BEGIN Materials provided
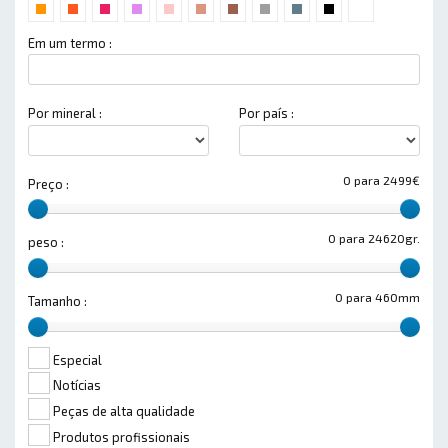
Em um termo :
Por mineral :
Por país :
0 para 2499€
Preço :
0 para 24620gr.
peso :
0 para 460mm
Tamanho :
Especial
Notícias
Peças de alta qualidade
Produtos profissionais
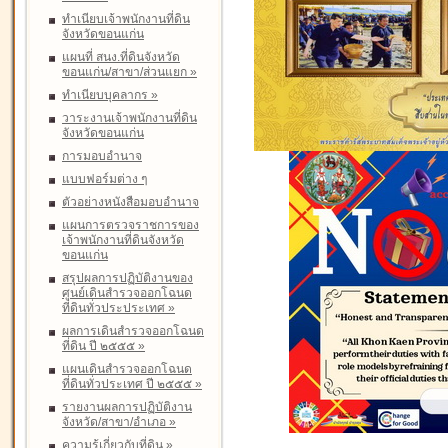
ทำเนียบเจ้าพนักงานที่ดิน
จังหวัดขอนแก่น
แผนที่ สนง.ที่ดินจังหวัด
ขอนแก่น/สาขา/ส่วนแยก
»
ทำเนียบบุคลากร
»
วาระงานเจ้าพนักงานที่ดิน
จังหวัดขอนแก่น
การมอบอำนาจ
แบบฟอร์มต่าง ๆ
ตัวอย่างหนังสือมอบอำนาจ
แผนการตรวจราชการของ
เจ้าพนักงานที่ดินจังหวัด
ขอนแก่น
สรุปผลการปฏิบัติงานของ
ศูนย์เดินสำรวจออกโฉนด
ที่ดินทั่วประประเทศ
»
ผลการเดินสำรวจออกโฉนด
ที่ดิน ปี ๒๕๕๕
»
แผนเดินสำรวจออกโฉนด
ที่ดินทั่วประเทศ ปี ๒๕๕๕
»
รายงานผลการปฏิบัติงาน
จังหวัด/สาขา/อำเภอ
»
ความรู้เกี่ยวกับที่ดิน
»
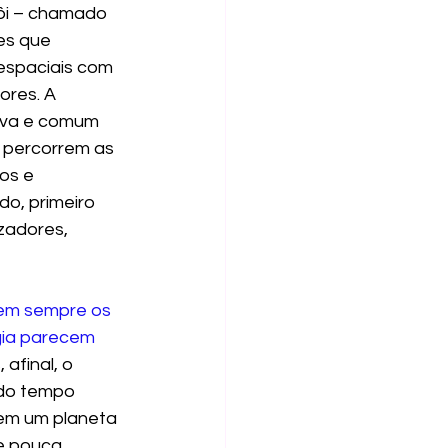
ôi – chamado 
es que 
spaciais com 
res. A 
iva e comum 
 percorrem as 
os e 
o, primeiro 
zadores, 
em sempre os 
gia parecem 
s
, afinal, o 
do tempo 
em um planeta 
e pouca 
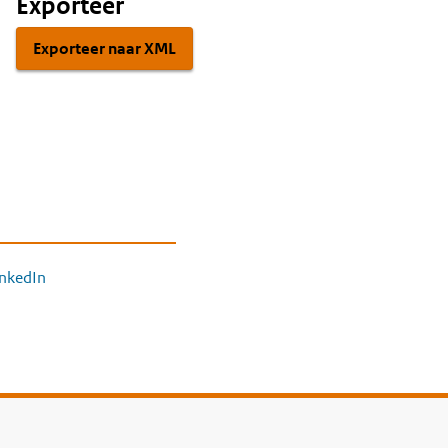
Exporteer
Exporteer naar XML
inkedIn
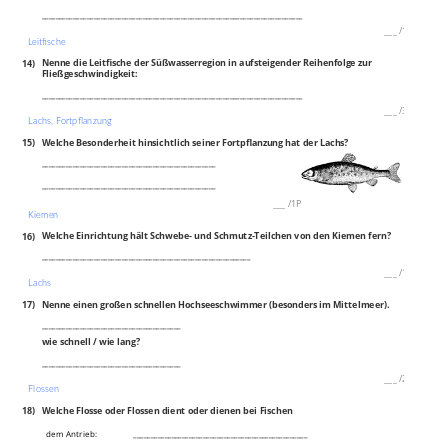
___________________________________________________________________________
___
/
1P
Leitfische
14)
Nenne die Leitfische der Süßwasserregion in aufsteigender Reihenfolge zur
Fließgeschwindigkeit:
___________________________________________________________________________
___
/
3P
Lachs, Fortpflanzung
15)
Welche Besonderheit hinsichtlich seiner Fortpflanzung hat der Lac
hs?
__________________________________________________
__________________________________________________
___
/
1P
Kiemen
16)
Welche Einrichtung hält Schwebe‐ und Schmutz‐Teilchen von den Kiemen fern?
____________________________________________________________
___
/
1P
Lachs
17)
Nenne einen großen schnellen Hochseeschwimmer (besonders im Mittelmeer).
________________________________________
wie schnell / wie lang?
________________________________________
___
/
2P
Flossen
18)
Welche Flosse oder Flossen dient oder dienen bei Fischen
dem Antrieb:
__________________________________________________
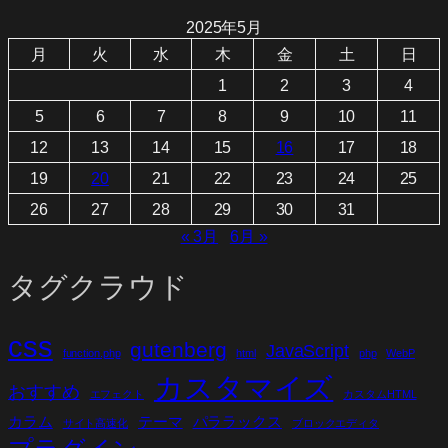
2025年5月
月
火
水
木
金
土
日
1
2
3
4
5
6
7
8
9
10
11
12
13
14
15
16
17
18
19
20
21
22
23
24
25
26
27
28
29
30
31
« 3月
6月 »
タグクラウド
css
gutenberg
JavaScript
function.php
html
php
WebP
カスタマイズ
おすすめ
エフェクト
カスタムHTML
カラム
テーマ
パララックス
サイト高速化
ブロックエディタ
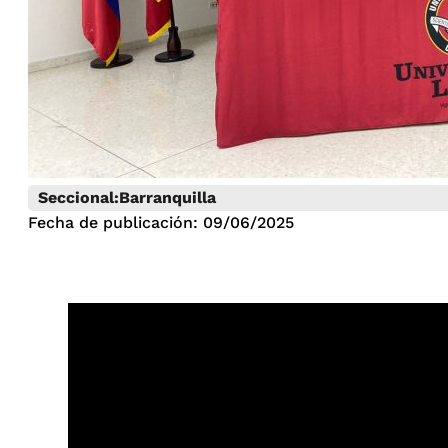
Seccional:
Barranquilla
Fecha de publicación: 09/06/2025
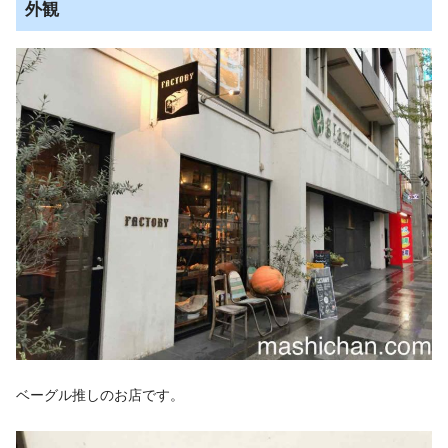
外観
ベーグル推しのお店です。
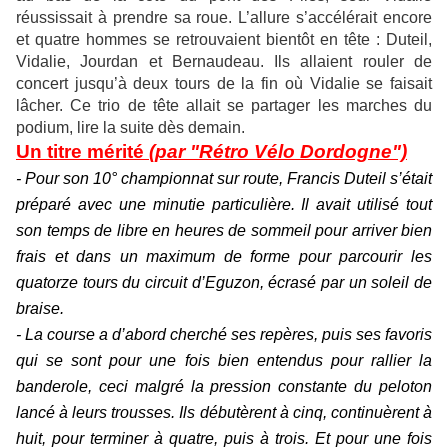
réussissait à prendre sa roue. L’allure s’accélérait encore
et quatre hommes se retrouvaient bientôt en tête : Duteil,
Vidalie, Jourdan et Bernaudeau. Ils allaient rouler de
concert jusqu’à deux tours de la fin où Vidalie se faisait
lâcher. Ce trio de tête allait se partager les marches du
podium, lire la suite dès demain.
Un titre mérité
(par "Rétro Vélo
Dordogne")
-
Pour son 10° championnat sur route, Francis Duteil s’était
préparé avec une minutie particulière. Il avait utilisé tout
son temps de libre en heures de sommeil pour arriver bien
frais et dans un maximum de forme pour parcourir les
quatorze tours du circuit d’Eguzon, écrasé par un soleil de
braise.
- La course a d’abord cherché ses repères, puis ses favoris
qui se sont pour une fois bien entendus pour rallier la
banderole, ceci malgré la pression constante du peloton
lancé à leurs trousses. Ils débutèrent à cinq, continuèrent à
huit, pour terminer à quatre, puis à trois. Et pour une fois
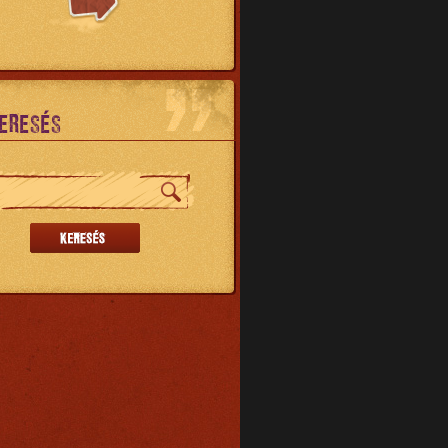
ERESÉS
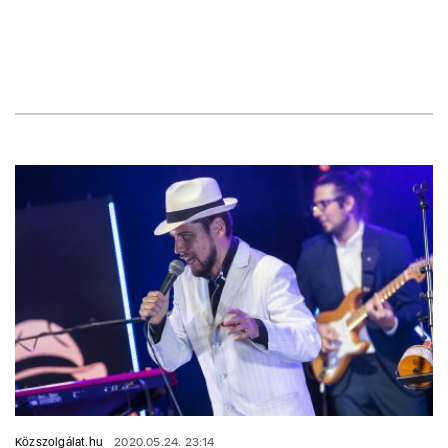
Közszolgálat.hu
2020.05.24. 23:14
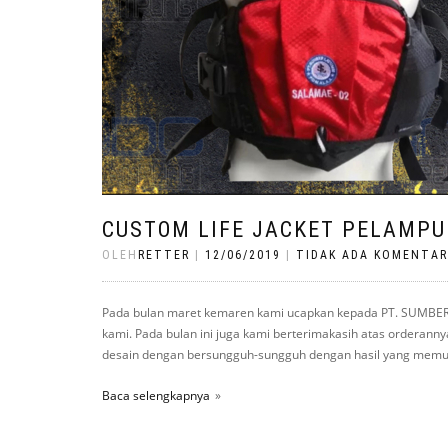
CUSTOM LIFE JACKET PELAMPU
OLEH
RETTER
|
12/06/2019
|
TIDAK ADA KOMENTAR
Pada bulan maret kemaren kami ucapkan kepada PT. SUMBER S
kami. Pada bulan ini juga kami berterimakasih atas orderanny
desain dengan bersungguh-sungguh dengan hasil yang memuaska
Baca selengkapnya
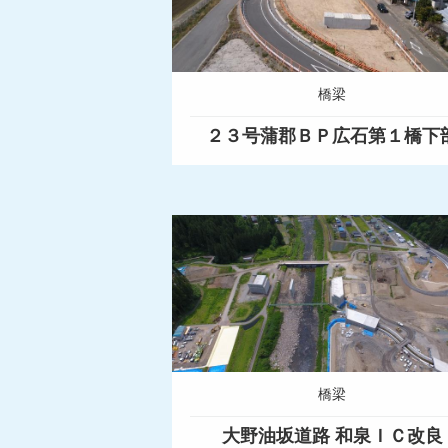
橋梁
２３号蒲郡ＢＰ広石第１橋下
橋梁
大野油坂道路 和泉ＩＣ改良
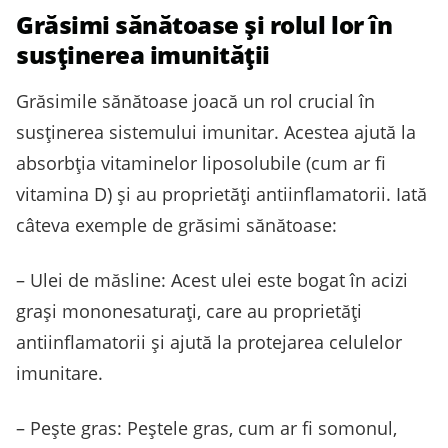
Grăsimi sănătoase și rolul lor în
susținerea imunității
Grăsimile sănătoase joacă un rol crucial în
susținerea sistemului imunitar. Acestea ajută la
absorbția vitaminelor liposolubile (cum ar fi
vitamina D) și au proprietăți antiinflamatorii. Iată
câteva exemple de grăsimi sănătoase:
– Ulei de măsline: Acest ulei este bogat în acizi
grași mononesaturați, care au proprietăți
antiinflamatorii și ajută la protejarea celulelor
imunitare.
– Pește gras: Peștele gras, cum ar fi somonul,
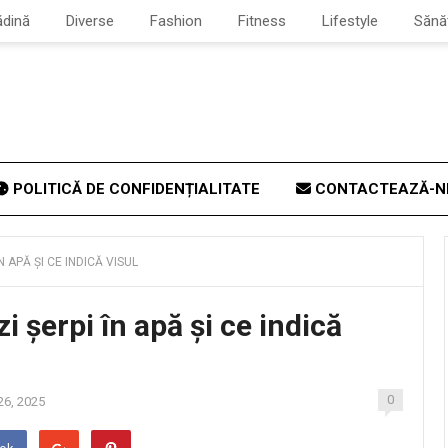
ădină
Diverse
Fashion
Fitness
Lifestyle
Sănă
POLITICĂ DE CONFIDENȚIALITATE
CONTACTEAZĂ-N
 APĂ ȘI CE INDICĂ VISUL
 șerpi în apă și ce indică
0
26, 2025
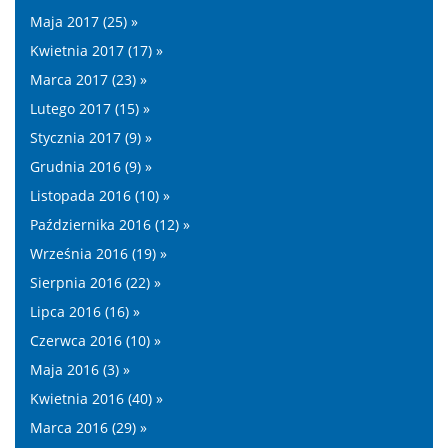
Maja 2017 (25) »
Kwietnia 2017 (17) »
Marca 2017 (23) »
Lutego 2017 (15) »
Stycznia 2017 (9) »
Grudnia 2016 (9) »
Listopada 2016 (10) »
Października 2016 (12) »
Września 2016 (19) »
Sierpnia 2016 (22) »
Lipca 2016 (16) »
Czerwca 2016 (10) »
Maja 2016 (3) »
Kwietnia 2016 (40) »
Marca 2016 (29) »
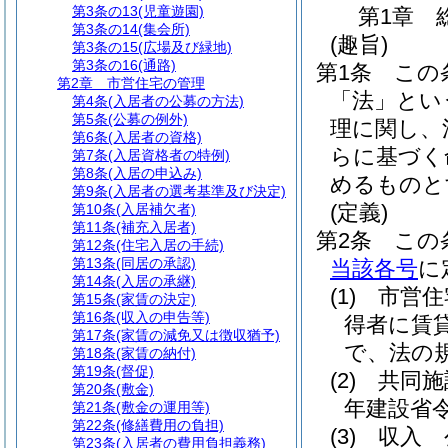
第3条の13
(児童遊園)
第1章
第3条の14
(集会所)
(趣旨)
第3条の15
(広場及び緑地)
第3条の16
(通路)
第1条
この
第2章
市営住宅の管理
「法」とい
第4条
(入居者の公募の方法)
第5条
(公募の例外)
理に関し、
第6条
(入居者の資格)
らに基づく
第7条
(入居資格者の特例)
第8条
(入居の申込み)
めるものと
第9条
(入居者の選考基準及び決定)
(定義)
第10条
(入居補欠者)
第11条
(補充入居者)
第2条
この
第12条
(住宅入居の手続)
第13条
(同居の承認)
当該各号
に
第14条
(入居の承継)
(1)
市営住
第15条
(家賃の決定)
第16条
(収入の申告等)
得者に賃
第17条
(家賃の減免又は徴収猶予)
で、法の
第18条
(家賃の納付)
第19条
(督促)
(2)
共同施
第20条
(敷金)
年建設省令
第21条
(敷金の運用等)
第22条
(修繕費用の負担)
(3)
収入 
第23条
(入居者の費用負担義務)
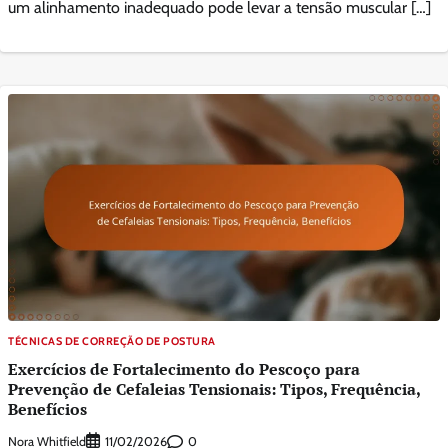
um alinhamento inadequado pode levar a tensão muscular […]
TÉCNICAS DE CORREÇÃO DE POSTURA
Exercícios de Fortalecimento do Pescoço para
Prevenção de Cefaleias Tensionais: Tipos, Frequência,
Benefícios
Nora Whitfield
0
11/02/2026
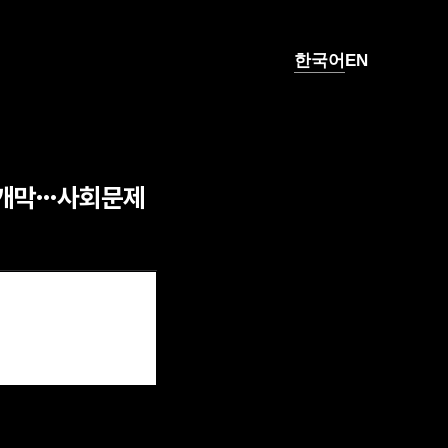
한국어
EN
일 개막…사회문제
END Materials provided
- **Exercise**
How many lines in the entries above contain the string "ajută"? Case counts, so only matches with the same capitalization qualify; reply with the number alone.

- **Solution to the problem**
2